● **Problem statement**
Within the listing below, please copy exactly the lines between the line holding "[4.2.3.6. Bounded Context" and the line holding "[4.2.5.3. Application Layer](#4253-application-layer)", inclusive.

● **Stored data**
---------------

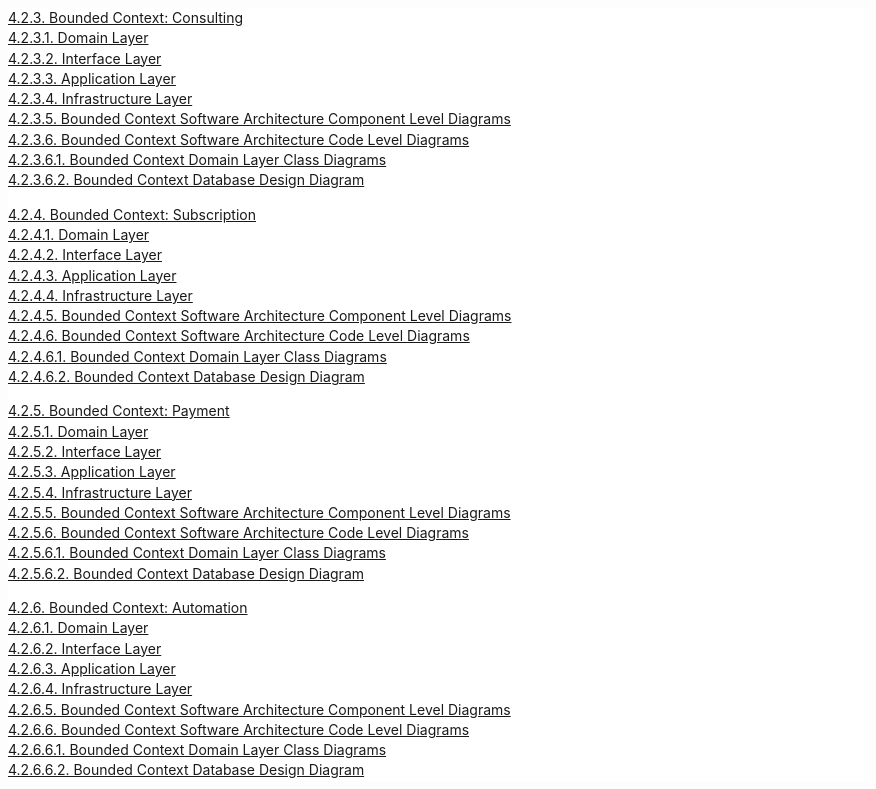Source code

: [4.2.3. Bounded Context: Consulting](#423-bounded-context-consulting)     
[4.2.3.1. Domain Layer](#4231-domain-layer)     
[4.2.3.2. Interface Layer](#4232-interface-layer)     
[4.2.3.3. Application Layer](#4233-application-layer)    
[4.2.3.4. Infrastructure Layer](#4234-infrastructure-layer)    
[4.2.3.5. Bounded Context Software Architecture Component Level Diagrams](#4235-bounded-context-software-architecture-component-level-diagrams)    
[4.2.3.6. Bounded Context Software Architecture Code Level Diagrams](#4236-bounded-context-software-architecture-code-level-diagrams)    
[4.2.3.6.1. Bounded Context Domain Layer Class Diagrams](#42361-bounded-context-domain-layer-class-diagrams)     
[4.2.3.6.2. Bounded Context Database Design Diagram](#42362-bounded-context-database-design-diagram)      

[4.2.4. Bounded Context: Subscription](#424-bounded-context-subscription)     
[4.2.4.1. Domain Layer](#4241-domain-layer)     
[4.2.4.2. Interface Layer](#4242-interface-layer)     
[4.2.4.3. Application Layer](#4243-application-layer)    
[4.2.4.4. Infrastructure Layer](#4244-infrastructure-layer)    
[4.2.4.5. Bounded Context Software Architecture Component Level Diagrams](#4245-bounded-context-software-architecture-component-level-diagrams)    
[4.2.4.6. Bounded Context Software Architecture Code Level Diagrams](#4246-bounded-context-software-architecture-code-level-diagrams)    
[4.2.4.6.1. Bounded Context Domain Layer Class Diagrams](#42461-bounded-context-domain-layer-class-diagrams)    
[4.2.4.6.2. Bounded Context Database Design Diagram](#42462-bounded-context-database-design-diagram)    

[4.2.5. Bounded Context: Payment](#425-bounded-context-payment)    
[4.2.5.1. Domain Layer](#4251-domain-layer)    
[4.2.5.2. Interface Layer](#4252-interface-layer)    
[4.2.5.3. Application Layer](#4253-application-layer)    
[4.2.5.4. Infrastructure Layer](#4254-infrastructure-layer)    
[4.2.5.5. Bounded Context Software Architecture Component Level Diagrams](#4255-bounded-context-software-architecture-component-level-diagrams)    
[4.2.5.6. Bounded Context Software Architecture Code Level Diagrams](#4256-bounded-context-software-architecture-code-level-diagrams)    
[4.2.5.6.1. Bounded Context Domain Layer Class Diagrams](#42561-bounded-context-domain-layer-class-diagrams)    
[4.2.5.6.2. Bounded Context Database Design Diagram](#42562-bounded-context-database-design-diagram)     

[4.2.6. Bounded Context: Automation](#426-bounded-context-automation)    
[4.2.6.1. Domain Layer](#4261-domain-layer)     
[4.2.6.2. Interface Layer](#4262-interface-layer)     
[4.2.6.3. Application Layer](#4263-application-layer)    
[4.2.6.4. Infrastructure Layer](#4264-infrastructure-layer)    
[4.2.6.5. Bounded Context Software Architecture Component Level Diagrams](#4265-bounded-context-software-architecture-component-level-diagrams)    
[4.2.6.6. Bounded Context Software Architecture Code Level Diagrams](#4266-bounded-context-software-architecture-code-level-diagrams)    
[4.2.6.6.1. Bounded Context Domain Layer Class Diagrams](#42661-bounded-context-domain-layer-class-diagrams)    
[4.2.6.6.2. Bounded Context Database Design Diagram](#42662-bounded-context-database-design-diagram)     
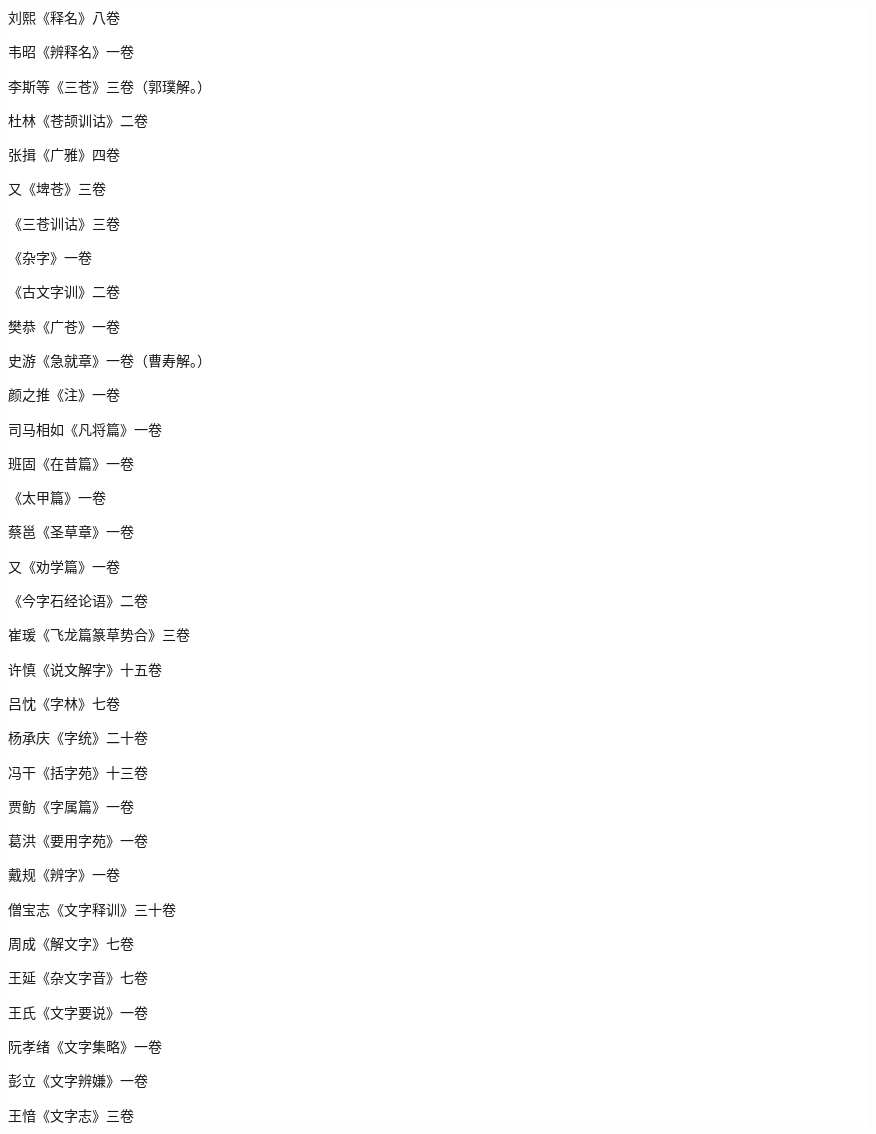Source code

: 刘熙《释名》八卷

韦昭《辨释名》一卷

李斯等《三苍》三卷（郭璞解。）

杜林《苍颉训诂》二卷

张揖《广雅》四卷

又《埤苍》三卷

《三苍训诂》三卷

《杂字》一卷

《古文字训》二卷

樊恭《广苍》一卷

史游《急就章》一卷（曹寿解。）

颜之推《注》一卷

司马相如《凡将篇》一卷

班固《在昔篇》一卷

《太甲篇》一卷

蔡邕《圣草章》一卷

又《劝学篇》一卷

《今字石经论语》二卷

崔瑗《飞龙篇篆草势合》三卷

许慎《说文解字》十五卷

吕忱《字林》七卷

杨承庆《字统》二十卷

冯干《括字苑》十三卷

贾鲂《字属篇》一卷

葛洪《要用字苑》一卷

戴规《辨字》一卷

僧宝志《文字释训》三十卷

周成《解文字》七卷

王延《杂文字音》七卷

王氏《文字要说》一卷

阮孝绪《文字集略》一卷

彭立《文字辨嫌》一卷

王愔《文字志》三卷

---------------

● **Solution for this exercise**
[4.2.3.6. Bounded Context Software Architecture Code Level Diagrams](#4236-bounded-context-software-architecture-code-level-diagrams)    
[4.2.3.6.1. Bounded Context Domain Layer Class Diagrams](#42361-bounded-context-domain-layer-class-diagrams)     
[4.2.3.6.2. Bounded Context Database Design Diagram](#42362-bounded-context-database-design-diagram)      

[4.2.4. Bounded Context: Subscription](#424-bounded-context-subscription)     
[4.2.4.1. Domain Layer](#4241-domain-layer)     
[4.2.4.2. Interface Layer](#4242-interface-layer)     
[4.2.4.3. Application Layer](#4243-application-layer)    
[4.2.4.4. Infrastructure Layer](#4244-infrastructure-layer)    
[4.2.4.5. Bounded Context Software Architecture Component Level Diagrams](#4245-bounded-context-software-architecture-component-level-diagrams)    
[4.2.4.6. Bounded Context Software Architecture Code Level Diagrams](#4246-bounded-context-software-architecture-code-level-diagrams)    
[4.2.4.6.1. Bounded Context Domain Layer Class Diagrams](#42461-bounded-context-domain-layer-class-diagrams)    
[4.2.4.6.2. Bounded Context Database Design Diagram](#42462-bounded-context-database-design-diagram)    

[4.2.5. Bounded Context: Payment](#425-bounded-context-payment)    
[4.2.5.1. Domain Layer](#4251-domain-layer)    
[4.2.5.2. Interface Layer](#4252-interface-layer)    
[4.2.5.3. Application Layer](#4253-application-layer)    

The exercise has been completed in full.